The Average Cost of Top Surgery Across Canada
Coming out as trans is a big step, but a very important one that leads to you finally being able to live as your true self. Whether you are looking to follow up your coming out with top surgery or are still learning about your authentic self, here are tips to help you come out as trans to the people you love:
Make connections with likeminded people
Before coming out as trans, make connections online or in person and speak to others who have done the same. Ask them how they came out and if they can offer any advice.
Be prepared to answer questions
What is top surgery? What should I call you? Are you a boy or a girl? What is gender? These are all questions you might get asked when you come out as trans. It’s important to note that you don’t have to respond to all of these questions. You can also point your family and friends towards websites for trans allies where they can learn about what you’re going through and how you coming out as trans is a good thing. Also, be patient. Elderly family members or people who come from very religious backgrounds may have trouble understanding exactly what being trans means. So, take your time and explain that this is not a lifestyle choice but the way you were born.
Decide if you want an audience or one-on-one time
Some people choose to come out to their entire family at once, while others tell people individually. The only thing to keep in mind is that if you have a family member or friend who is prone to gossip, they may reveal your news before you get the chance to. In that case, make sure that person is told last. Whether you tell everyone at once or do it one-on-one remember that this is your news, and you need to do what is most comfortable for you.
Talk to your doctor
If you’re considering having top surgery, talk to your doctor first. Your general practitioner can recommend a surgeon they trust to perform your procedure. Your doctor can also discuss hormone replacement therapy (HRT) and prescribe testosterone.
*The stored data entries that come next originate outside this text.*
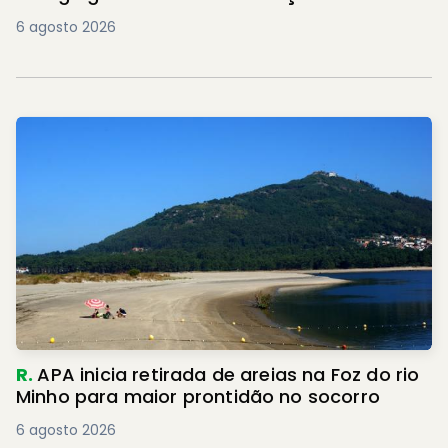
6 agosto 2026
R.
APA inicia retirada de areias na Foz do rio
Minho para maior prontidão no socorro
6 agosto 2026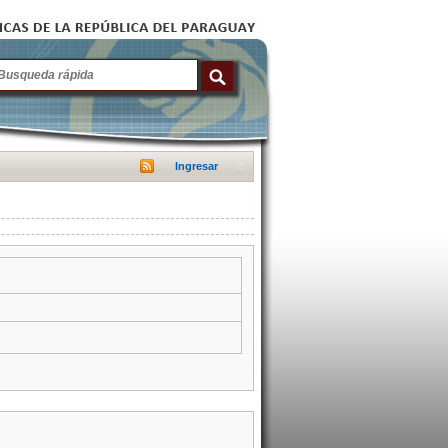
Ingresar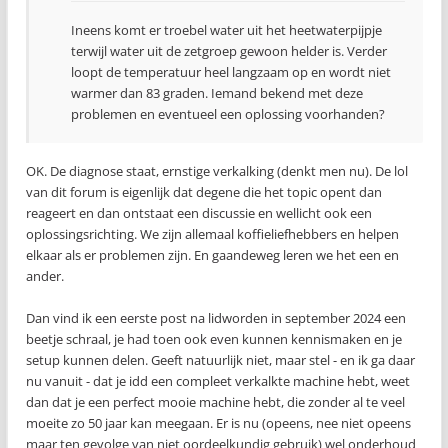
Ineens komt er troebel water uit het heetwaterpijpje
terwijl water uit de zetgroep gewoon helder is. Verder
loopt de temperatuur heel langzaam op en wordt niet
warmer dan 83 graden. Iemand bekend met deze
problemen en eventueel een oplossing voorhanden?
OK. De diagnose staat, ernstige verkalking (denkt men nu). De lol
van dit forum is eigenlijk dat degene die het topic opent dan
reageert en dan ontstaat een discussie en wellicht ook een
oplossingsrichting. We zijn allemaal koffieliefhebbers en helpen
elkaar als er problemen zijn. En gaandeweg leren we het een en
ander.
Dan vind ik een eerste post na lidworden in september 2024 een
beetje schraal, je had toen ook even kunnen kennismaken en je
setup kunnen delen. Geeft natuurlijk niet, maar stel - en ik ga daar
nu vanuit - dat je idd een compleet verkalkte machine hebt, weet
dan dat je een perfect mooie machine hebt, die zonder al te veel
moeite zo 50 jaar kan meegaan. Er is nu (opeens, nee niet opeens
maar ten gevolge van niet oordeelkundig gebruik) wel onderhoud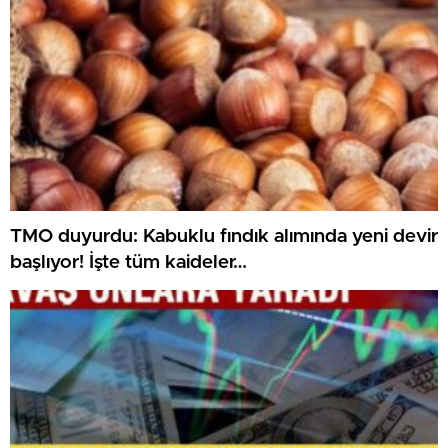
TMO duyurdu: Kabuklu fındık alımında yeni devir
başlıyor! İşte tüm kaideler…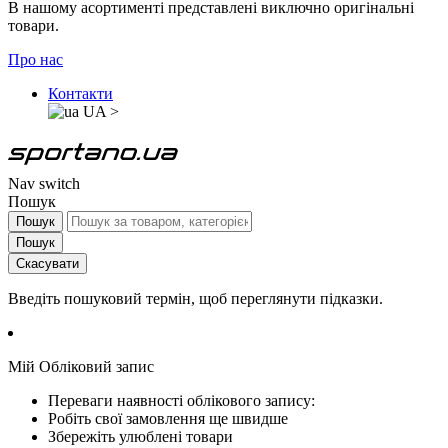
В нашому асортименті представлені виключно оригінальні
товари.
Про нас
Контакти
UA
>
Nav switch
Пошук
Пошук
Пошук
Скасувати
Введіть пошуковий термін, щоб переглянути підказки.
Мій Обліковий запис
Переваги наявності облікового запису:
Робіть свої замовлення ще швидше
Збережіть улюблені товари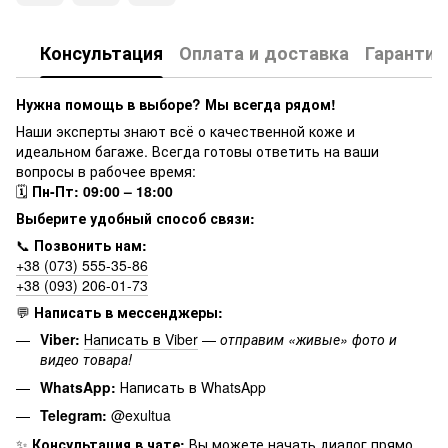
Консультация
Оплата и доставка
Гарантия
Нужна помощь в выборе? Мы всегда рядом!
Наши эксперты знают всё о качественной коже и
идеальном багаже. Всегда готовы ответить на ваши
вопросы в рабочее время:
🗓
Пн-Пт: 09:00 – 18:00
Выберите удобный способ связи:
📞
Позвонить нам:
+38 (073) 555-35-86
+38 (093) 206-01-73
💬
Написать в мессенджеры:
Viber:
Написать в Viber
—
отправим «живые» фото и
видео товара!
WhatsApp:
Написать в WhatsApp
Telegram:
@exultua
✨
Консультация в чате:
Вы можете начать диалог прямо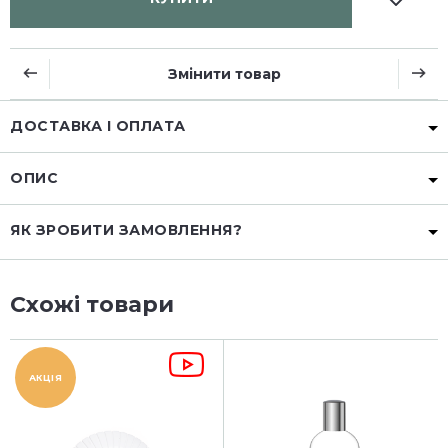
Змінити товар
ДОСТАВКА І ОПЛАТА
ОПИС
ЯК ЗРОБИТИ ЗАМОВЛЕННЯ?
Схожі товари
АКЦІЯ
Furthermore, your GP can refer you to a therapist if you need someone to talk to, offer their unbiased opinion of what you’re going through and help you create a coming out strategy.
Coming out at trans, whether you plan on having top surgery or not, is all about you. Before you come out to your family and friends, you must come out to yourself. Self-acceptance is key when it comes to coming out as trans because the more confident and comfortable you are with yourself, the easier time your family and friends will have with your great news. Remember that coming out as trans is great news because you can finally breathe easy. Hopefully, your family and friends will understand that you’re still you, you’re just belatedly getting to live as your true self.